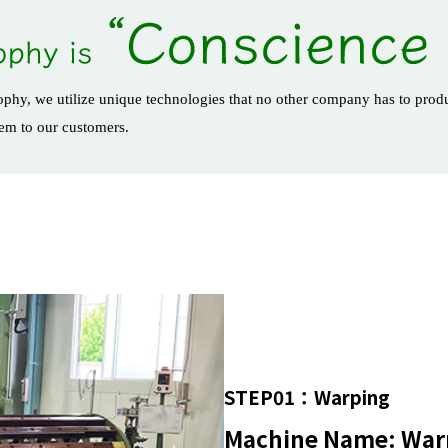
osophy, we utilize unique technologies that no other company has to produ
hem to our customers.
STEP01：Warping
Machine Name: War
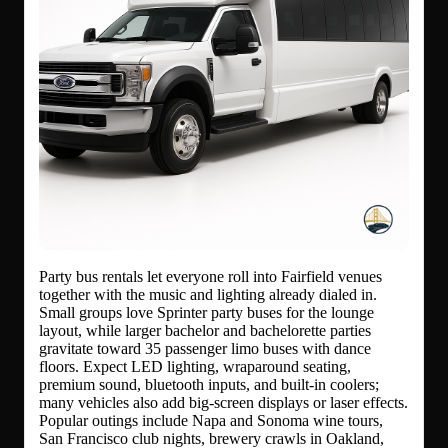
Party bus rentals let everyone roll into Fairfield venues
together with the music and lighting already dialed in.
Small groups love Sprinter party buses for the lounge
layout, while larger bachelor and bachelorette parties
gravitate toward 35 passenger limo buses with dance
floors. Expect LED lighting, wraparound seating,
premium sound, bluetooth inputs, and built-in coolers;
many vehicles also add big-screen displays or laser effects.
Popular outings include Napa and Sonoma wine tours,
San Francisco club nights, brewery crawls in Oakland,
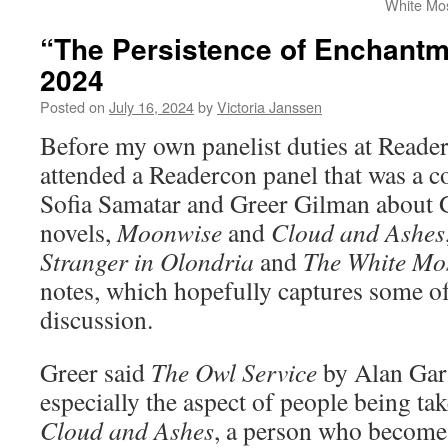
White Mo
“The Persistence of Enchant
2024
Posted on
July 16, 2024
by
Victoria Janssen
Before my own panelist duties at Read
attended a Readercon panel that was a 
Sofia Samatar and Greer Gilman about 
novels,
Moonwise
and
Cloud and Ashes
Stranger in Olondria
and
The White Mo
notes, which hopefully captures some of 
discussion.
Greer said
The Owl Service
by Alan Garn
especially the aspect of people being ta
Cloud and Ashes
, a person who becomes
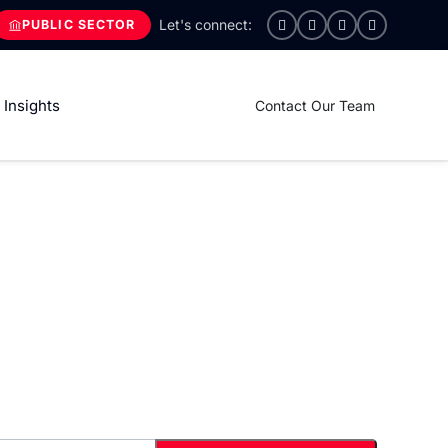
PUBLIC SECTOR
Insights
Contact Our Team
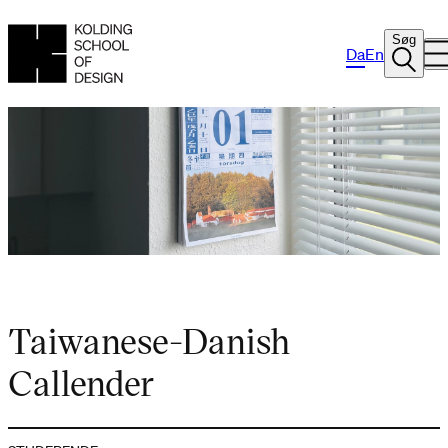
Søg
Da
En
Taiwanese-Danish
Callender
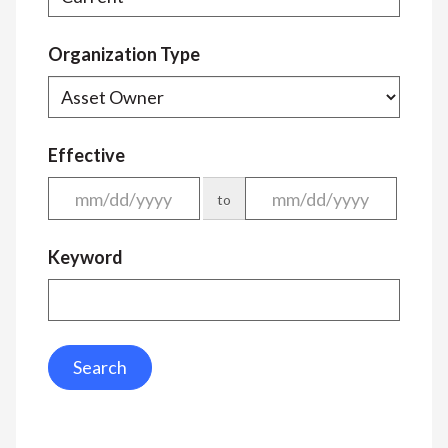
Organization Type
Effective
to
Keyword
Search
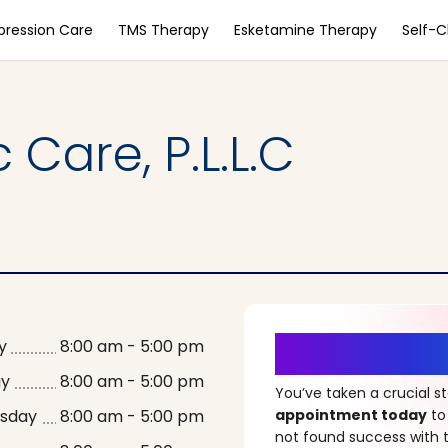
pression Care
TMS Therapy
Esketamine Therapy
Self-
 Care, P.L.L.C
It’s Time fo
y
8:00 am - 5:00 pm
ay
8:00 am - 5:00 pm
You’ve taken a crucial 
sday
8:00 am - 5:00 pm
appointment today
to
not found success with t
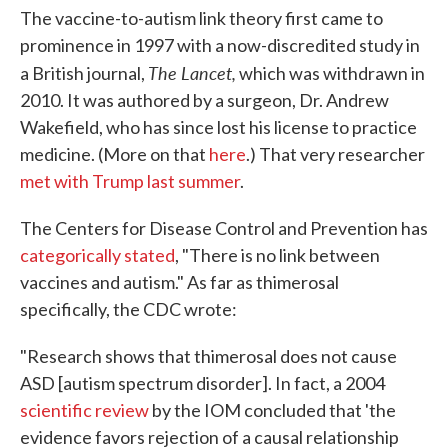
The vaccine-to-autism link theory first came to
prominence in 1997 with a now-discredited study in
The Lancet,
a British journal,
which was withdrawn in
2010. It was authored by a surgeon, Dr. Andrew
Wakefield, who has since lost his license to practice
medicine. (More on that
here
.) That very researcher
met with Trump last summer
.
The Centers for Disease Control and Prevention has
categorically stated
, "There is no link between
vaccines and autism." As far as thimerosal
specifically, the CDC wrote:
"Research shows that thimerosal does not cause
ASD [autism spectrum disorder]. In fact, a 2004
scientific review
by the IOM concluded that 'the
evidence favors rejection of a causal relationship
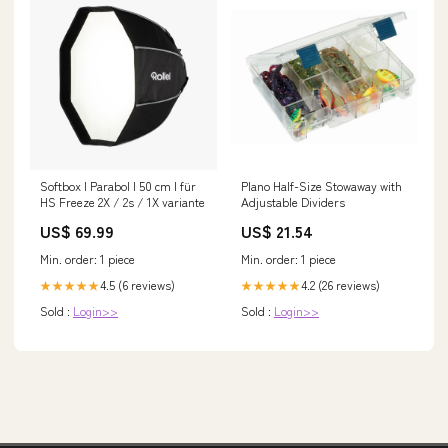
Softbox I Parabol I 50 cm I für
Plano Half-Size Stowaway with
HS Freeze 2X / 2s / 1X variante
Adjustable Dividers
US$ 69.99
US$ 21.54
Min. order: 1 piece
Min. order: 1 piece
4.5 (6 reviews)
4.2 (26 reviews)
★★★★★
★★★★★
Sold :
Login>>
Sold :
Login>>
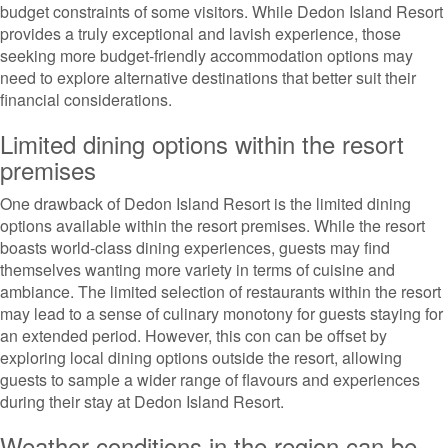
budget constraints of some visitors. While Dedon Island Resort
provides a truly exceptional and lavish experience, those
seeking more budget-friendly accommodation options may
need to explore alternative destinations that better suit their
financial considerations.
Limited dining options within the resort
premises
One drawback of Dedon Island Resort is the limited dining
options available within the resort premises. While the resort
boasts world-class dining experiences, guests may find
themselves wanting more variety in terms of cuisine and
ambiance. The limited selection of restaurants within the resort
may lead to a sense of culinary monotony for guests staying for
an extended period. However, this con can be offset by
exploring local dining options outside the resort, allowing
guests to sample a wider range of flavours and experiences
during their stay at Dedon Island Resort.
Weather conditions in the region can be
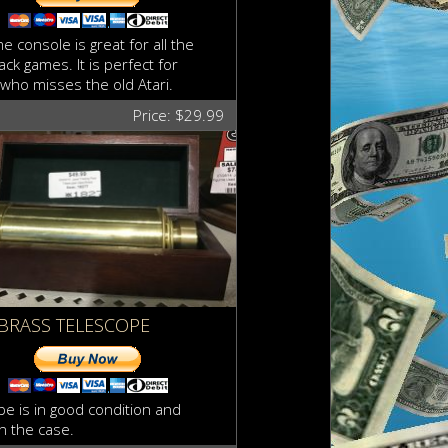
e console is great for all the
ck games. It is perfect for
who misses the old Atari.
Price: $29.99
BRASS TELESCOPE
pe is in good condition and
n the case.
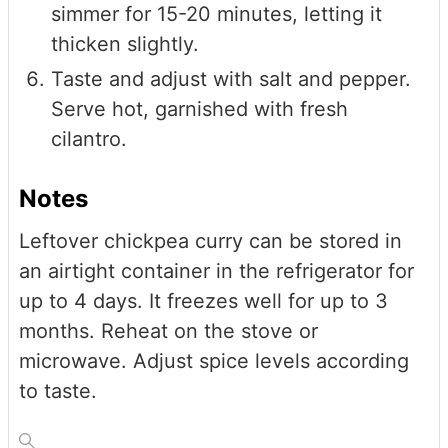
simmer for 15-20 minutes, letting it
thicken slightly.
Taste and adjust with salt and pepper.
Serve hot, garnished with fresh
cilantro.
Notes
Leftover chickpea curry can be stored in
an airtight container in the refrigerator for
up to 4 days. It freezes well for up to 3
months. Reheat on the stove or
microwave. Adjust spice levels according
to taste.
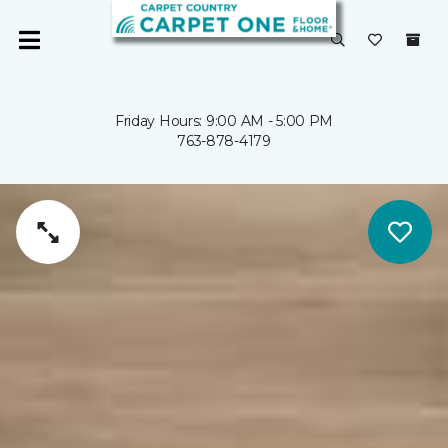
Friday Hours: 9:00 AM - 5:00 PM
763-878-4179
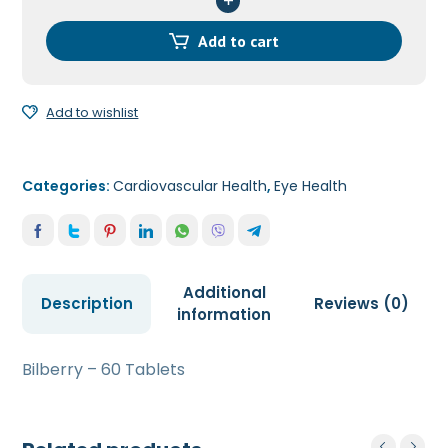
Tablets
quantity
Add to cart
Add to wishlist
Categories:
Cardiovascular Health
,
Eye Health
Additional
Description
Reviews (0)
information
Bilberry – 60 Tablets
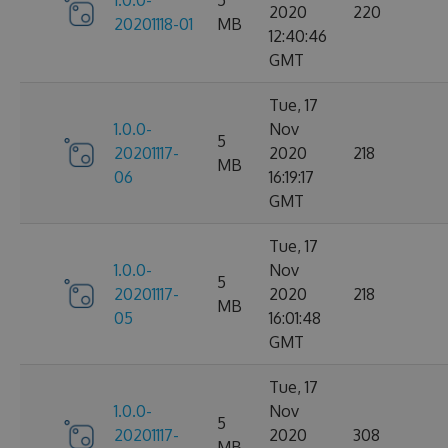
1.0.0-
5
2020
220
20201118-01
MB
12:40:46
GMT
Tue, 17
1.0.0-
Nov
5
20201117-
2020
218
MB
06
16:19:17
GMT
Tue, 17
1.0.0-
Nov
5
20201117-
2020
218
MB
05
16:01:48
GMT
Tue, 17
1.0.0-
Nov
5
20201117-
2020
308
MB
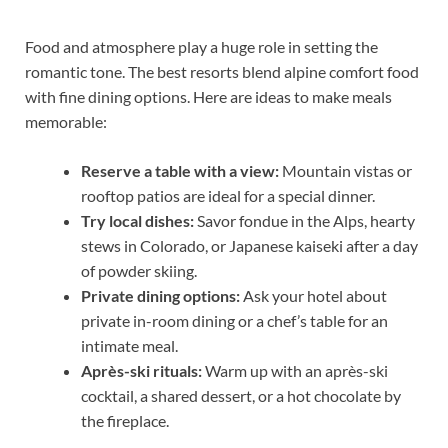
Food and atmosphere play a huge role in setting the
romantic tone. The best resorts blend alpine comfort food
with fine dining options. Here are ideas to make meals
memorable:
Reserve a table with a view:
Mountain vistas or
rooftop patios are ideal for a special dinner.
Try local dishes:
Savor fondue in the Alps, hearty
stews in Colorado, or Japanese kaiseki after a day
of powder skiing.
Private dining options:
Ask your hotel about
private in-room dining or a chef’s table for an
intimate meal.
Après-ski rituals:
Warm up with an après-ski
cocktail, a shared dessert, or a hot chocolate by
the fireplace.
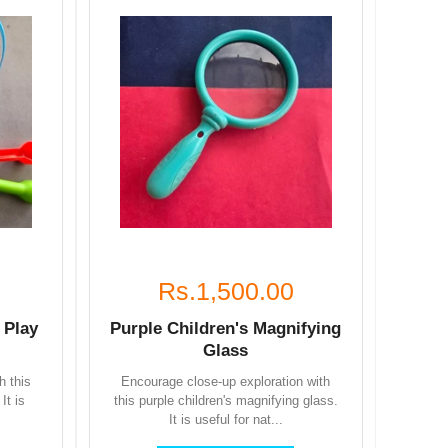
Rs.1,500.00
 Play
Purple Children's Magnifying
Glass
h this
Encourage close-up exploration with
It is
this purple children's magnifying glass.
It is useful for nat...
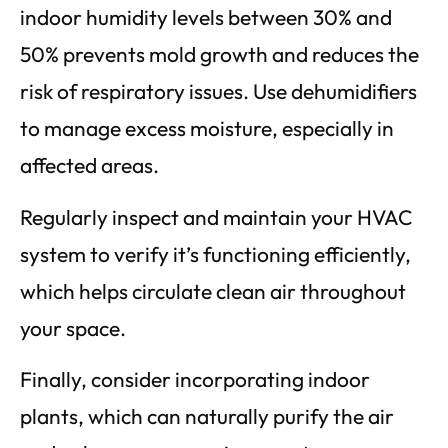
indoor humidity levels between 30% and
50% prevents mold growth and reduces the
risk of respiratory issues. Use dehumidifiers
to manage excess moisture, especially in
affected areas.
Regularly inspect and maintain your HVAC
system to verify it’s functioning efficiently,
which helps circulate clean air throughout
your space.
Finally, consider incorporating indoor
plants, which can naturally purify the air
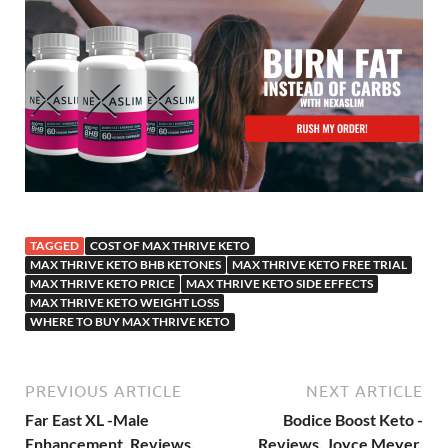
TAGGED
COST OF MAX THRIVE KETO
MAX THRIVE KETO BHB KETONES
MAX THRIVE KETO FREE TRIAL
MAX THRIVE KETO PRICE
MAX THRIVE KETO SIDE EFFECTS
MAX THRIVE KETO WEIGHT LOSS
WHERE TO BUY MAX THRIVE KETO
PREVIOUS ARTICLE
NEXT ARTICLE
Far East XL -Male
Bodice Boost Keto -
Enhancement, Reviews,
Reviews, Joyce Meyer,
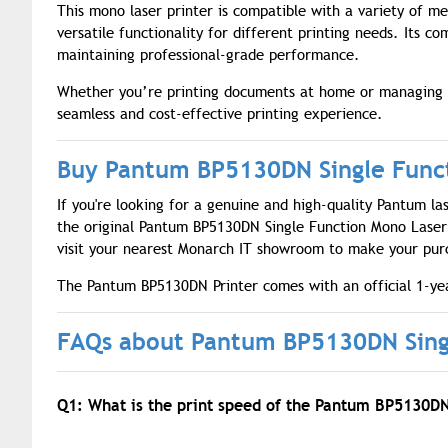
This mono laser printer is compatible with a variety of me
versatile functionality for different printing needs. Its c
maintaining professional-grade performance.
Whether you’re printing documents at home or managing w
seamless and cost-effective printing experience.
Buy Pantum BP5130DN Single Funct
If you're looking for a genuine and high-quality Pantum la
the original Pantum BP5130DN Single Function Mono Laser P
visit your nearest Monarch IT showroom to make your pur
The Pantum BP5130DN Printer comes with an official 1-yea
FAQs about Pantum BP5130DN Singl
Q1: What is the print speed of the Pantum BP5130D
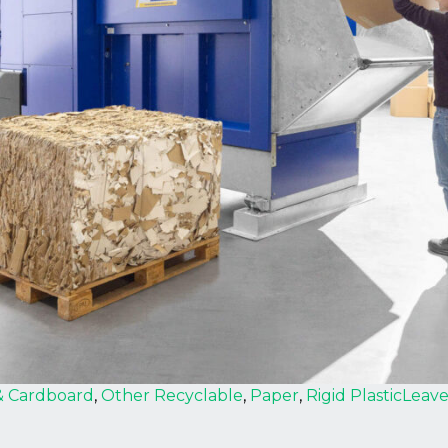
& Cardboard
,
Other Recyclable
,
Paper
,
Rigid Plastic
Leav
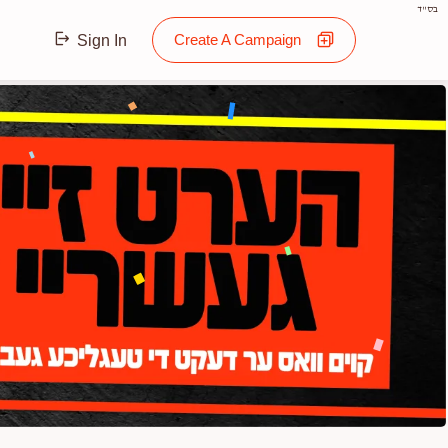
בס"ד
Create A Campaign
Sign In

=-=-=-=-=

> _Required work_:
Copy the items from the line with "e console is great for all the" up to and including the line with "Bilberry – 60 Tablets", swapping "cilantro" for "parsley" and changing nothing else. Leave out the pictures.

> _Task result_:
e console is great for all the
ck games. It is perfect for
who misses the old Atari.
Price: $29.99
BRASS TELESCOPE
pe is in good condition and
n the case.
simmer for 15-20 minutes, letting it
thicken slightly.
Taste and adjust with salt and pepper.
Serve hot, garnished with fresh
parsley.
Notes
Leftover chickpea curry can be stored in
an airtight container in the refrigerator for
up to 4 days. It freezes well for up to 3
months. Reheat on the stove or
microwave. Adjust spice levels according
to taste.
Friday Hours: 9:00 AM - 5:00 PM
763-878-4179
Tablets
quantity
Add to cart
Add to wishlist
Categories:
Cardiovascular Health
,
Eye Health
Additional
Description
Reviews (0)
information
Bilberry – 60 Tablets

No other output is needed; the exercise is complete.